WORK ORDER: Lines containing the word "object" are to be copied from the data below.

SUPPLIED ENTRIES:
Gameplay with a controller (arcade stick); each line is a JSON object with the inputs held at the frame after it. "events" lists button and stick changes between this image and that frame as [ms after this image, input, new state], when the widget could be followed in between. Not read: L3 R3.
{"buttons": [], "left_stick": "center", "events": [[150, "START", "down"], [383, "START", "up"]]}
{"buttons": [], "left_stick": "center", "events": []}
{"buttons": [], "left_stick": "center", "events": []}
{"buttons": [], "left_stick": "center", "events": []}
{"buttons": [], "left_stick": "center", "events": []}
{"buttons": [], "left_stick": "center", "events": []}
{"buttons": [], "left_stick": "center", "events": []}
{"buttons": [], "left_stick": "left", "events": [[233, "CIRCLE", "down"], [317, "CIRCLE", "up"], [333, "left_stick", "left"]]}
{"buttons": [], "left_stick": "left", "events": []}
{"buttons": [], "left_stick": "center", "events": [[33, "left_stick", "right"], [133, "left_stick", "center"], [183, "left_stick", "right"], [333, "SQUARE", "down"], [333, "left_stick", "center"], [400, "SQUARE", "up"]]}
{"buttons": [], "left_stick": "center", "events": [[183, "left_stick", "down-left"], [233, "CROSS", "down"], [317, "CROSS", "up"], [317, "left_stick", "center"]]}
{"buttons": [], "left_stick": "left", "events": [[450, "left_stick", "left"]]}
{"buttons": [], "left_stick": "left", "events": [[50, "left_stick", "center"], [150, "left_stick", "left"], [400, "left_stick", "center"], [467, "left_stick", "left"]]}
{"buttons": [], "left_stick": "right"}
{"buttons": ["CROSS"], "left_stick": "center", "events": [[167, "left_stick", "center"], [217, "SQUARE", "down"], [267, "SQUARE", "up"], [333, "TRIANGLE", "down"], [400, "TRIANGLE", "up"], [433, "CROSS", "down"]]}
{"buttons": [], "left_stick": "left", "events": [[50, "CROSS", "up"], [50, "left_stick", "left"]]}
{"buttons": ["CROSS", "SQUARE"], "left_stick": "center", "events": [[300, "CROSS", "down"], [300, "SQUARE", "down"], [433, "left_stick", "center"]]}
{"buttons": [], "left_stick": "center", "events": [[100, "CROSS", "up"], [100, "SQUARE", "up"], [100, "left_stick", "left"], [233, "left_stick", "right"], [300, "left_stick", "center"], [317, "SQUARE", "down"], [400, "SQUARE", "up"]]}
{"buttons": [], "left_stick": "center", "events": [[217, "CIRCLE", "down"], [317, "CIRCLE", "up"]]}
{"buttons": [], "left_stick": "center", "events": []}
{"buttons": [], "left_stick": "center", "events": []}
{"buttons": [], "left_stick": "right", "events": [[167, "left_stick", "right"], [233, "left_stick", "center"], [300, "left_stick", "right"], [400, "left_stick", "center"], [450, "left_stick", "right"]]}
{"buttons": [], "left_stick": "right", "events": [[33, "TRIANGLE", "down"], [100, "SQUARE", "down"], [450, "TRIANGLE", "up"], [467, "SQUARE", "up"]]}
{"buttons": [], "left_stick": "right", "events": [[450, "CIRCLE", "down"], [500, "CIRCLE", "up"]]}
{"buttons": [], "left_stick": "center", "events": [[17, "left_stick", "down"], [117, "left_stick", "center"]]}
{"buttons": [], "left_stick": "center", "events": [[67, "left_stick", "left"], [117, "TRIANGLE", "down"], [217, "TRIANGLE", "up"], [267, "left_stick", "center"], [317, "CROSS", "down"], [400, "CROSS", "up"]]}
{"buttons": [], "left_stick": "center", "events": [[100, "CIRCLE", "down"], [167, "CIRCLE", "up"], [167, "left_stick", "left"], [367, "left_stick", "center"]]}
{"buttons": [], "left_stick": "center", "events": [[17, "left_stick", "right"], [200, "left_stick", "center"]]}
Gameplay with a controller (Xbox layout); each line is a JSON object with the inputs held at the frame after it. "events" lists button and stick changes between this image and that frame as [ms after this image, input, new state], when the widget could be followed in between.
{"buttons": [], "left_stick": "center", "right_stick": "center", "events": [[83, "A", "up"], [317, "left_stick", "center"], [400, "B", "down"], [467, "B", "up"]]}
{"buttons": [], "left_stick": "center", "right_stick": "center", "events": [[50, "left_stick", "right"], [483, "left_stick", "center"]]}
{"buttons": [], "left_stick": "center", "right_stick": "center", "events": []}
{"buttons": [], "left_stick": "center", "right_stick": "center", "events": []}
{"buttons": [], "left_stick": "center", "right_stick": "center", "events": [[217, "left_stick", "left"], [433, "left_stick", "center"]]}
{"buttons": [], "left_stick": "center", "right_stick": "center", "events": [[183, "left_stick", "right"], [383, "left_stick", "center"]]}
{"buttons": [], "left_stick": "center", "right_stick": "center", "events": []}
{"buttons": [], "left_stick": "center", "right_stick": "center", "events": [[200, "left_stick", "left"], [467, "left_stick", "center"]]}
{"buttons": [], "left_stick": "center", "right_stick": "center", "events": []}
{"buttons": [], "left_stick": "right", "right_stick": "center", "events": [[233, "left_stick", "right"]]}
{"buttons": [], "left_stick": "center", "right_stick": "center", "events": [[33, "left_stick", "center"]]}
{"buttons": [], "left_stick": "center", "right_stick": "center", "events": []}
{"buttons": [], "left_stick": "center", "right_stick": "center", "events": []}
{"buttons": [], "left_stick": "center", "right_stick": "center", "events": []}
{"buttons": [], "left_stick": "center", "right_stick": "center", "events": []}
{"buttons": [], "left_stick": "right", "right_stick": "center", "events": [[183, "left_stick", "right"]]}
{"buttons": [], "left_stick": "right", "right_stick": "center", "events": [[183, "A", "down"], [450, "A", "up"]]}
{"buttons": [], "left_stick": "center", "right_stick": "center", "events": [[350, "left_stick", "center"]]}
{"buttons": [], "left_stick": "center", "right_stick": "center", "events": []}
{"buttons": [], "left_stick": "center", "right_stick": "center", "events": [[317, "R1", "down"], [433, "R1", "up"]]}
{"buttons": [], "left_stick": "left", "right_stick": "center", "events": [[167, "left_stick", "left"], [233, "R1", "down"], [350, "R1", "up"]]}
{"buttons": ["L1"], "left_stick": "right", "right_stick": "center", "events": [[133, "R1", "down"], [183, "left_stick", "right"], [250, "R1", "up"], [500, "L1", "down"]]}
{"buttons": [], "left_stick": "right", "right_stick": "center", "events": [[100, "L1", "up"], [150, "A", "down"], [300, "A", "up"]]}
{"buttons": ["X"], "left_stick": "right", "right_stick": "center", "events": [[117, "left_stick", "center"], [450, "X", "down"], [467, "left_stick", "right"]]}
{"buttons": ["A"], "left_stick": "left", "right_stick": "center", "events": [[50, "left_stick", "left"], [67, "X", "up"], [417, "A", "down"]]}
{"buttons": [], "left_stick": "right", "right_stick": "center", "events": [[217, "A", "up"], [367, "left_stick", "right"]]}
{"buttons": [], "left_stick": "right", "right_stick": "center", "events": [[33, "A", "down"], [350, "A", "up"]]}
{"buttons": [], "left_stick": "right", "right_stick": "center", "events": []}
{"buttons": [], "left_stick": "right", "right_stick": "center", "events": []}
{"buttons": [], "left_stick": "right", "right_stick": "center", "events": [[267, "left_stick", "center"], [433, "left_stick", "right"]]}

EXERCISE RESPONSE:
Gameplay with a controller (arcade stick); each line is a JSON object with the inputs held at the frame after it. "events" lists button and stick changes between this image and that frame as [ms after this image, input, new state], when the widget could be followed in between. Not read: L3 R3.
Gameplay with a controller (Xbox layout); each line is a JSON object with the inputs held at the frame after it. "events" lists button and stick changes between this image and that frame as [ms after this image, input, new state], when the widget could be followed in between.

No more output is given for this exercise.